I watched Matilda last night and it made me burst into tears. Utterly. I hate admitting that; I'm not a person who likes crying in public. Admitting it publically is only one step removed from that, you know.

It was at the end of the movie that I cried, the happily ever after part. Matilda's parents (who could never understand her) signed her adoption papers so that Miss Honey can look after her instead, and the two could finally have a loving family. There's this sunlit montage of scenes of Matilda and Miss Honey having tea parties with dolls out on the lawn and turning cartwheels, and Danny DeVito (who did the voiceover narration) says something like "and from that day on, she finally had fun."

I remember reading James and the Giant Peach in grade school, and it was like a door being opened in my head, out into the unknown. With this Roald Dahl story, it was more like another door back into something remembered. It wasn't the happy ending I cried about. There are no real happy endings in life; there's only one ending, really, and who knows what it's like? I don't say that to be morbid, and I don't see it as a negative thing-- I don't really want endings-- I want chapters to close and new ones to begin.

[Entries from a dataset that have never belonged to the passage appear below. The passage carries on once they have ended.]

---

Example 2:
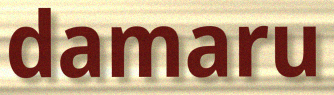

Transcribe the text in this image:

damaru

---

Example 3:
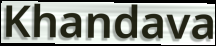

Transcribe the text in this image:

Khandava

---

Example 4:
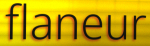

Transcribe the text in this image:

flaneur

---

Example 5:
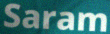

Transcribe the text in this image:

Saram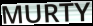
MURTY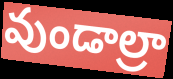
వుండాల్రాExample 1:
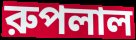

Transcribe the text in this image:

রুপলাল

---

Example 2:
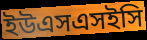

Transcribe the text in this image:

ইউএসএসইসি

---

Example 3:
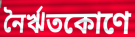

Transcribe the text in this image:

নৈর্ঋতকোণে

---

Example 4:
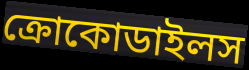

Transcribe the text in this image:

ক্রোকোডাইলস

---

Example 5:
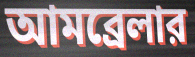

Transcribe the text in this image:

আমব্রেলারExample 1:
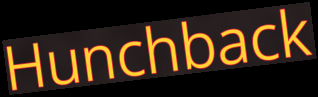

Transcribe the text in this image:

Hunchback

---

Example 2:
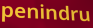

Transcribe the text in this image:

penindru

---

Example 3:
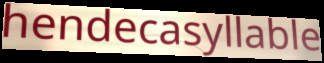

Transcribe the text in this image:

hendecasyllable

It was definitely the fun I was crying about. And not that my life is totally devoid of fun. It's not a depressing, meaningless hole. It's more like being stuck in the waiting room. Any waiting room. And it doesn't matter whether or not the waiting room has good magazines or people to talk to, a tv or popcorn or a pinball machine-- or whether it's a good thing or a bad thing that you're waiting for-- it's still the waiting room. It will never be as fun or interesting or fulfilling as what comes after the waiting room. So I sit and wait and fill out forms.

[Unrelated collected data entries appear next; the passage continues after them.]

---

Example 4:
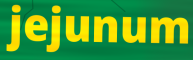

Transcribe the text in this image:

jejunum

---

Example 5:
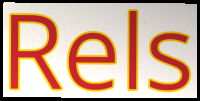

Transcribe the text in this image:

Rels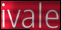
ivale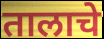
तालाचेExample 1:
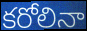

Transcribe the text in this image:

కరోలినా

I remember a Labor Day weekend when I was in high school. My dad had been sober for a few years and our family was well on the way to healing itself, and we as individuals had grown a lot, too.

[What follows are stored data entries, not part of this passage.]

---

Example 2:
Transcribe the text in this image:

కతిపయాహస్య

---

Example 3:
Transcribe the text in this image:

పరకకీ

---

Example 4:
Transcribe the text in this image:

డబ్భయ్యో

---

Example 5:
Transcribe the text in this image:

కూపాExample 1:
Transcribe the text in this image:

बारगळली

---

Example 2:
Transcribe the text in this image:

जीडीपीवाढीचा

We packed a basket full of good food, and a kite, and softballs and mitts. The day was really pleasant for September. Usually during the late summer/ early fall in S. California, you get these Santa Ana winds, that are horribly relentless and dry and dusty. They make everything crackle with static electricity, and your mouth feels constantly gritty. That particular Labor Day wasn't like that at all-- it was clear and breezy, just bordering on hot, the sky an intense summery blue.

We drove to Arroyo Verde park in Ventura and we spread out a blanket on the grass and ate our picnic lunch. We had this traditional Mexican pico de gallo with fruit that was hot and sweet and perfect on a sunny day. We tried to fly our kite, but it wasn't quite windy enough in the protected canyon. We threw softballs and ran around on the grass. My mom and I had a race, rolling sideways down a hill, and then we watched a bunch of kids slide down the slope on blocks of ice.

Nobody argued or got crabby or shouted at bad drivers, or even stubbed a toe or broke anything and laughed it off. It wasn't a day colored more pleasant by memory, it was a truly, wonderfully good day, and at the end of the day we all thought, "this was a great day." It was about as perfect a day as can exist. Whenever I think about something pleasurable, something anticipated, something truly good and wonderful, a piece of that day exists woven into my thought.

Today, this week, lately-- for a multitude of reasons-- that day feels very far away. It appears only to be a nearly invisible wisp of thread.

Watching the end of Matilda reminded me of that day, and it made me sad that I'd let it drift so far out.